When summoned, the Heroes refer to the person who sounded the Horn as "Hornsounder". They refer to a previous Hornsounder as "Hornblower" and treat the Hornblower with a certain amount of respect. This circumstance must be considered a rarity however, as in order for a person to be a Hornblower, they must first die and then be brought back to life before someone else blows the Horn.
During the Last Battle, Artur Hawkwing states that the Heroes of the Horn fight of their own free will and serve the Light, and that if a servant of the Shadow blew the horn the Heroes could refuse to serve him. It is also revealed that the Heroes of the Horn are not invincible, and that battle damage could force them back into the World of Dreams to heal.

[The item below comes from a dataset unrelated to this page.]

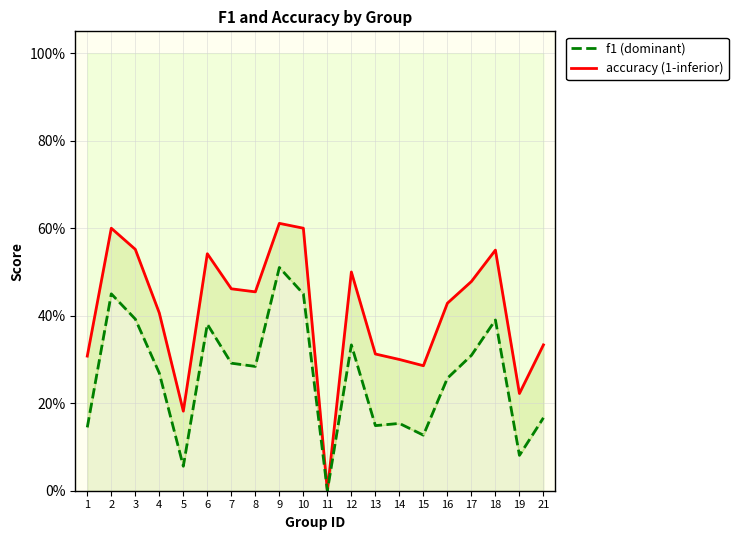

Reading left to right, what are all the values shown in this chart?

accuracy: 1=0.3	2=0.6	3=0.6	4=0.4	5=0.2	6=0.5	7=0.5	8=0.5	9=0.6	10=0.6	11=0.0	12=0.5	13=0.3	14=0.3	15=0.3	16=0.4	17=0.5	18=0.6	19=0.2	21=0.3
f1: 1=0.1	2=0.5	3=0.4	4=0.3	5=0.1	6=0.4	7=0.3	8=0.3	9=0.5	10=0.5	11=0.0	12=0.3	13=0.1	14=0.2	15=0.1	16=0.3	17=0.3	18=0.4	19=0.1	21=0.2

It is also revealed that Mat is no longer the Hornsounder; his death and revival during the events of the invasion of Andor were sufficient to sever his ties to the Horn, allowing a new Hornsounder to emerge.
It is also later revealed that the Horn can summon not only human heroes, but wolves as well.
- Artur Hawkwing
- Birgitte Silverbow
- Blaes of Matuchin
- Buad of Albhain
- Calian the Chooser
- Gaidal Cain
- Jain Charin
- Mikel of Pure Heart
- Paedrig the Peacemaker
- Rogosh Eagle-eye
- Shivan the Hunter
- Hend the Striker
- Jain Farstrider
The name "Valere" is derived from the Latin for "to be worth." As such the name of the horn may be taken to mean "horn of worth" or "horn of value," showing it to be an artifact of great importance.
Another interpretation of the name "The Horn of Valere" may be "The Horn of They Worthy" as only those deemed heroic enough by the Pattern are chosen to be bound.
It also seems that the Pattern takes into account the individual's personality as Hend the Striker told Mat that though Mat had done more than enough to be bound he had not been chosen to be bound. Mat retorts that this is because he didn't want to be at the beck and call of any one instrument.
The Horn of Valere functions much as Gjallarhorn does in Norse mythology: both are sounded as an announcement of the imminent final battle and end of the world (Ragnarok for the Vikings and Tarmon Gai'don for the Wheel of Time world). Additionally, another name for the owner of Gjallarhorn, Heimdallr, is Vindhlér. It is possible that, in-universe, the word/name "Valere" is meant to stem from (and, in turn, derive) this alternative Norse name, making the Horn of Valere mean "Heimdallr's Horn."
Contrast also the historical poem La Chanson de Roland.